(Beginning of Task input)
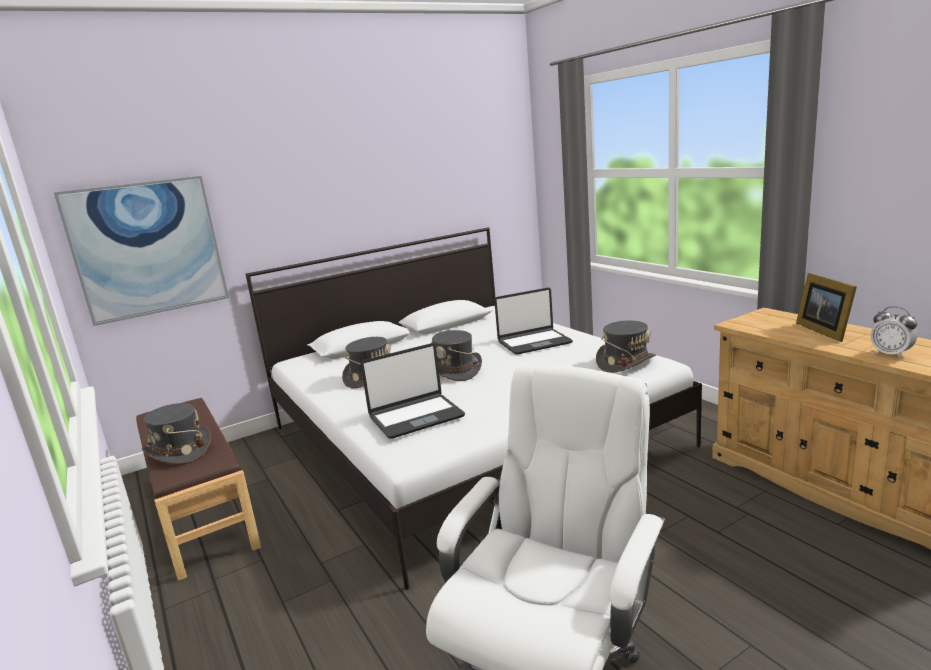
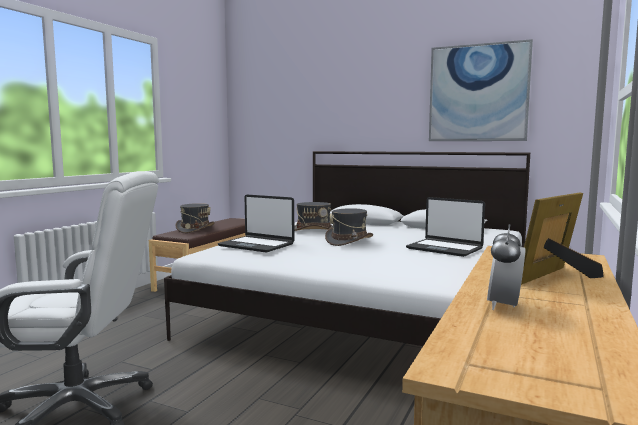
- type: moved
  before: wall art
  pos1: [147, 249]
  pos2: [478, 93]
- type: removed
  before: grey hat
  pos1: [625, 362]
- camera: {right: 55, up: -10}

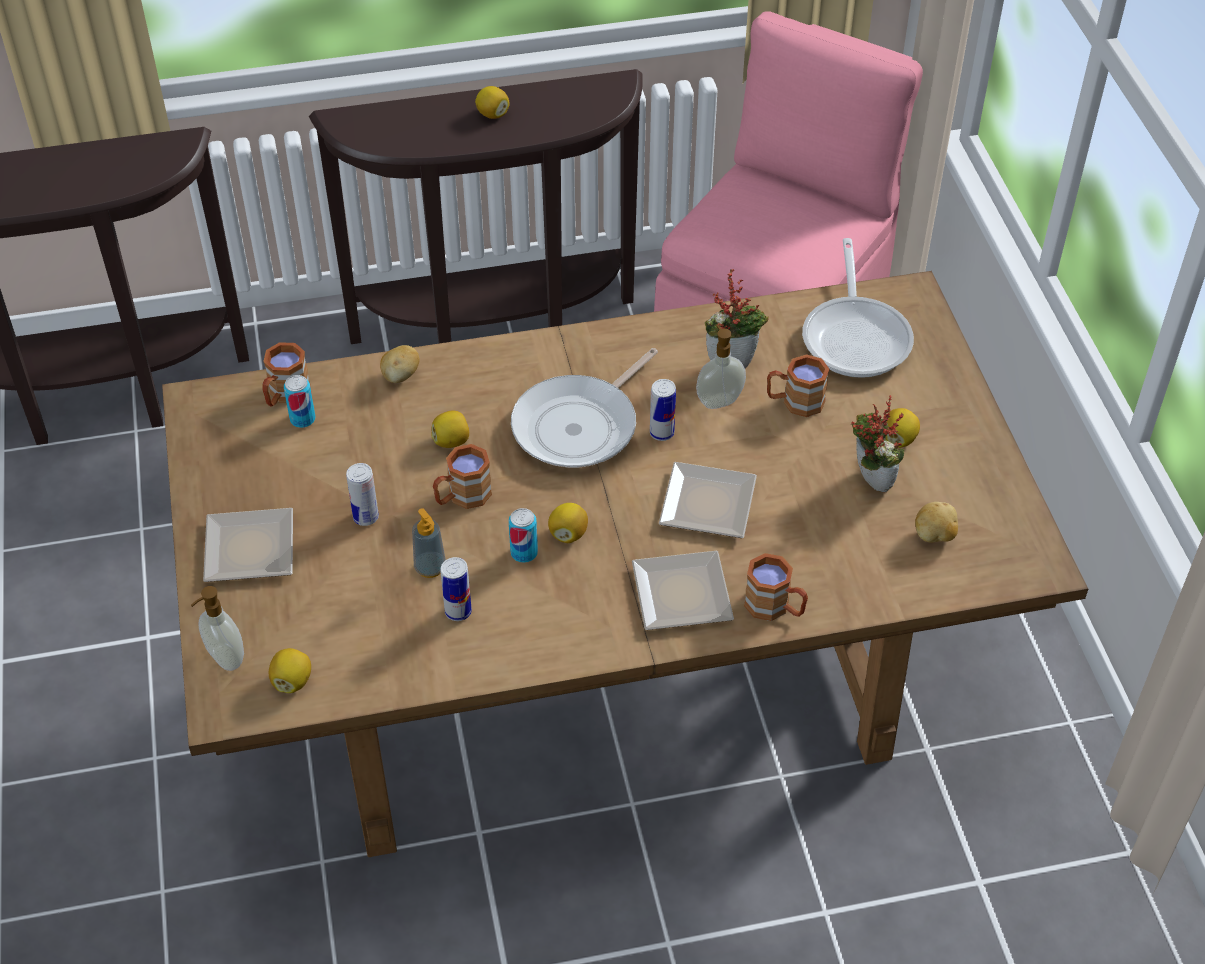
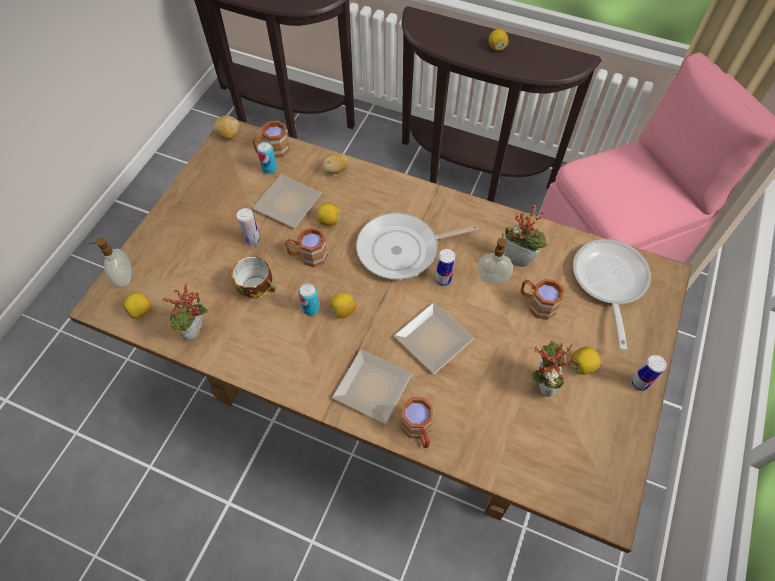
- type: added
  after: houseplant
  pos2: [197, 332]
- type: moved
  before: whole potato
  pos1: [934, 535]
  pos2: [228, 135]
- type: replaced
  before: liquid soap bottle
  after: drinking cup
  pos1: [430, 567]
  pos2: [258, 287]
- type: moved
  before: flat dish
  pos1: [253, 551]
  pos2: [288, 205]
- type: turned
  before: pan
  pos1: [856, 336]
  pos2: [608, 282]
  turn: 150
- type: moved
  before: can
  pos1: [458, 611]
  pos2: [639, 383]
- camera: {right: 35, up: 10}

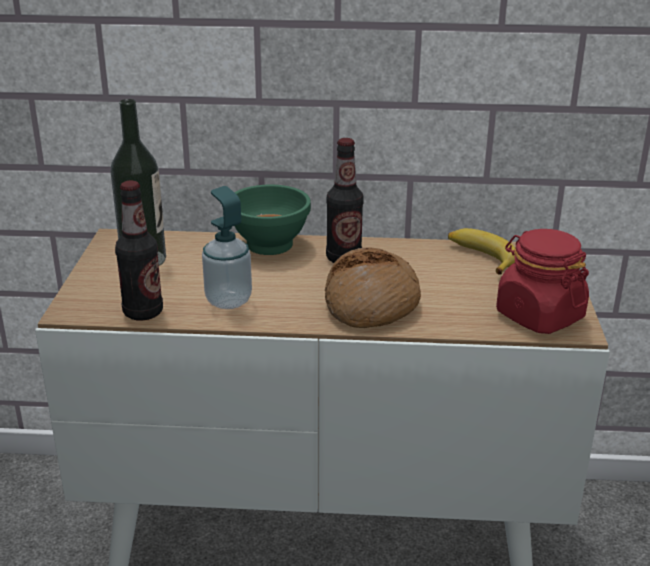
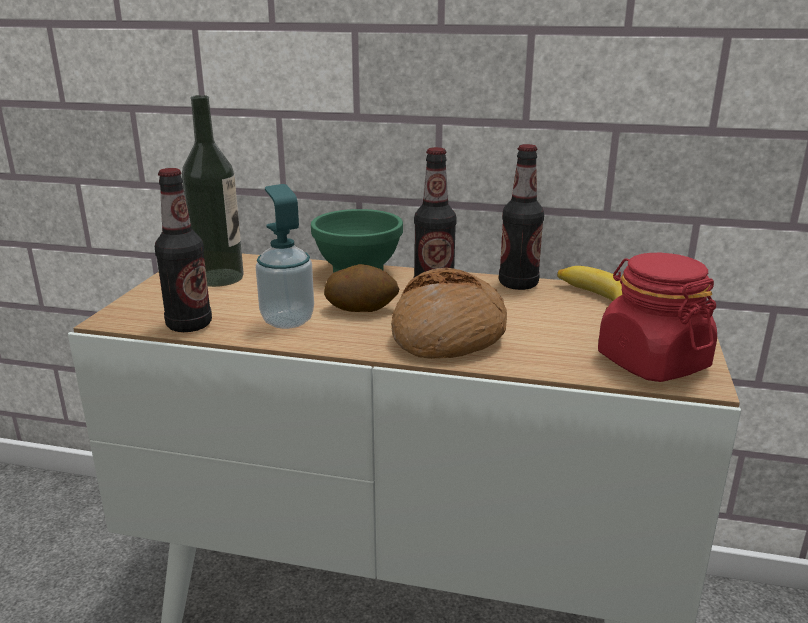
- type: added
  after: whole potato
  pos2: [362, 308]
- type: added
  after: bottle
  pos2: [518, 284]
- camera: {right: 10, up: -5}

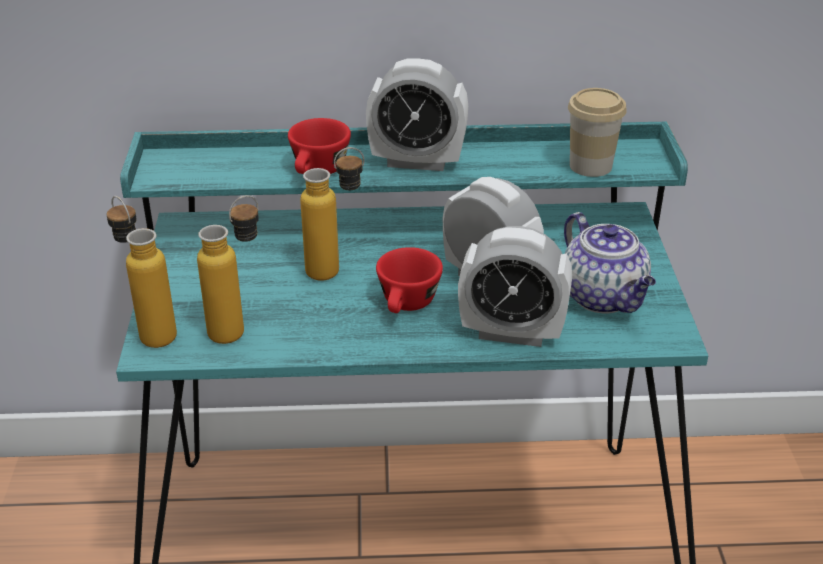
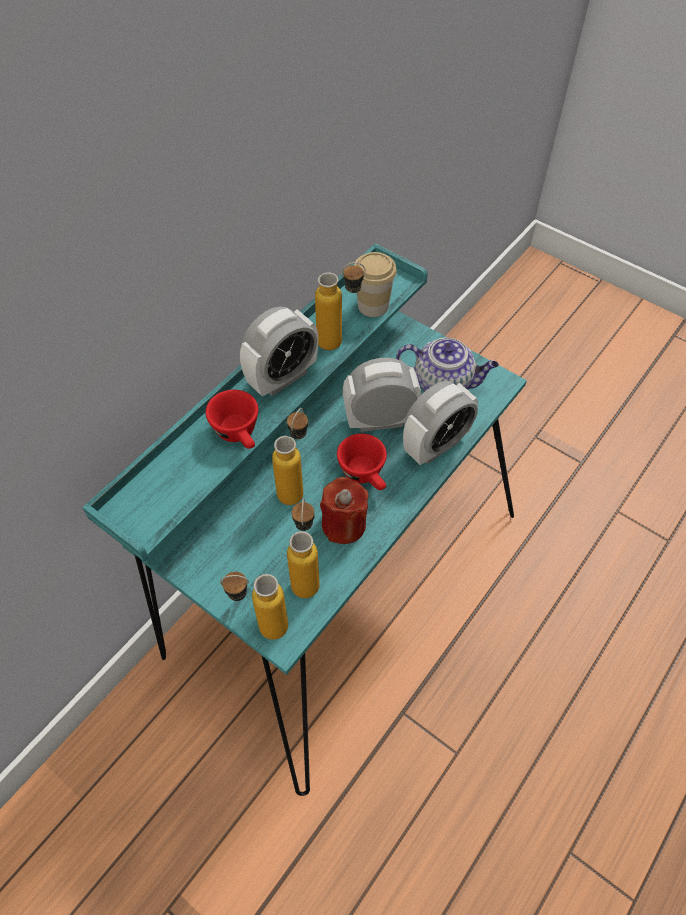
- type: added
  after: bottle
  pos2: [340, 341]
- type: added
  after: reddish candle
  pos2: [344, 524]
- camera: {right: -50, up: 20}

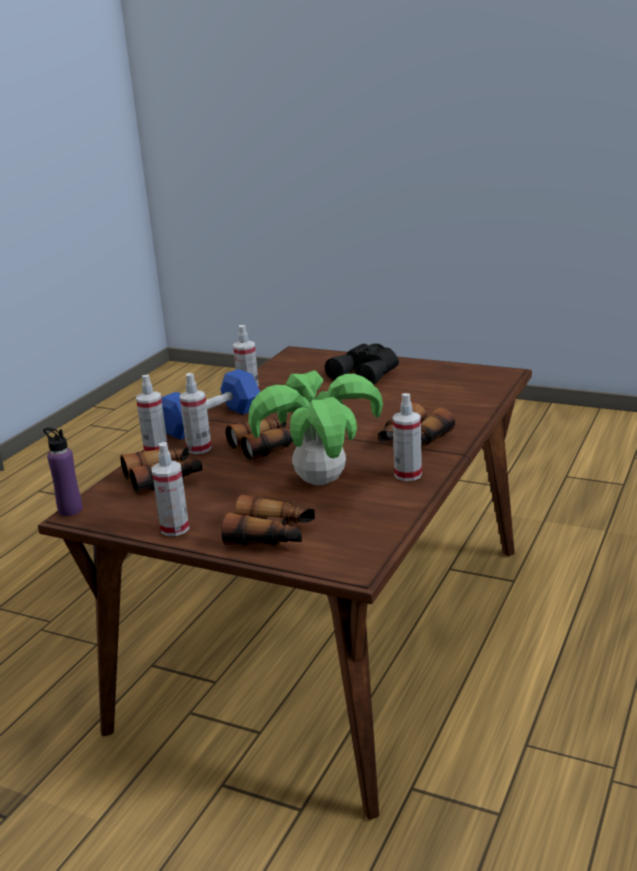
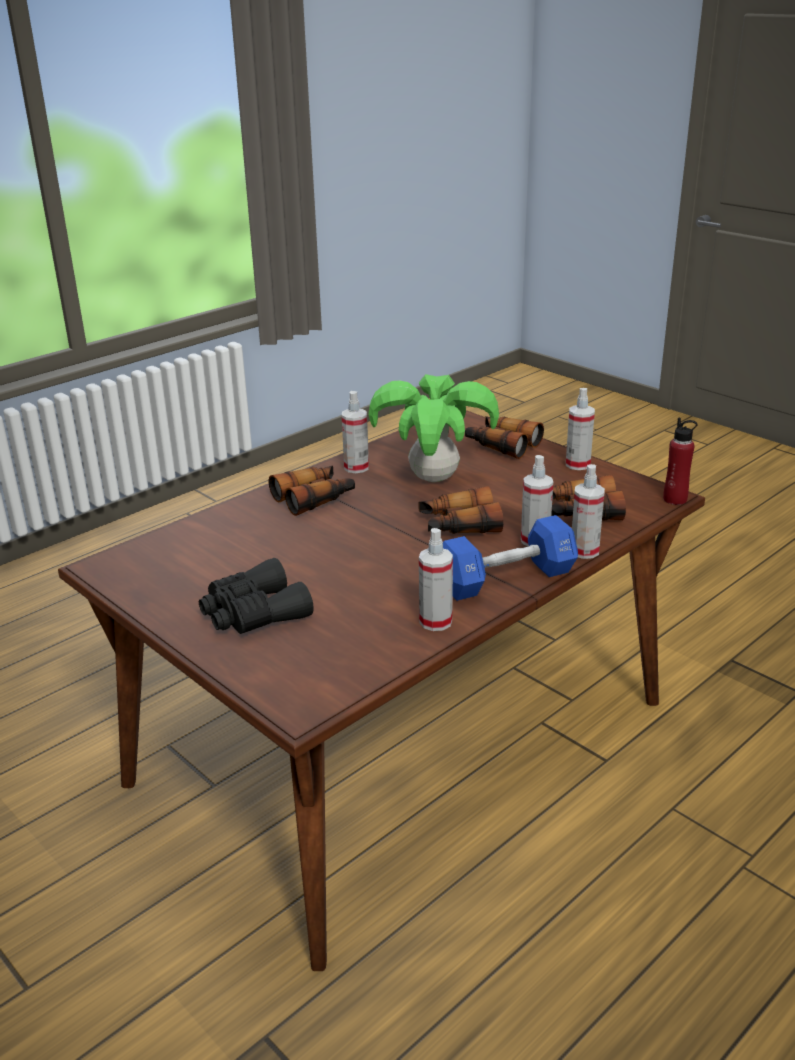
- type: recoloured
  before: purple-coloured bottle
  after: reddish bottle
  pos1: [70, 510]
  pos2: [675, 499]
- camera: {right: -160, up: 5}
(End of Task input)
• [What to do]:
Which lines of the data contain the string "whole"? Copy each of them.

• [Your solution]:
  before: whole potato
  after: whole potato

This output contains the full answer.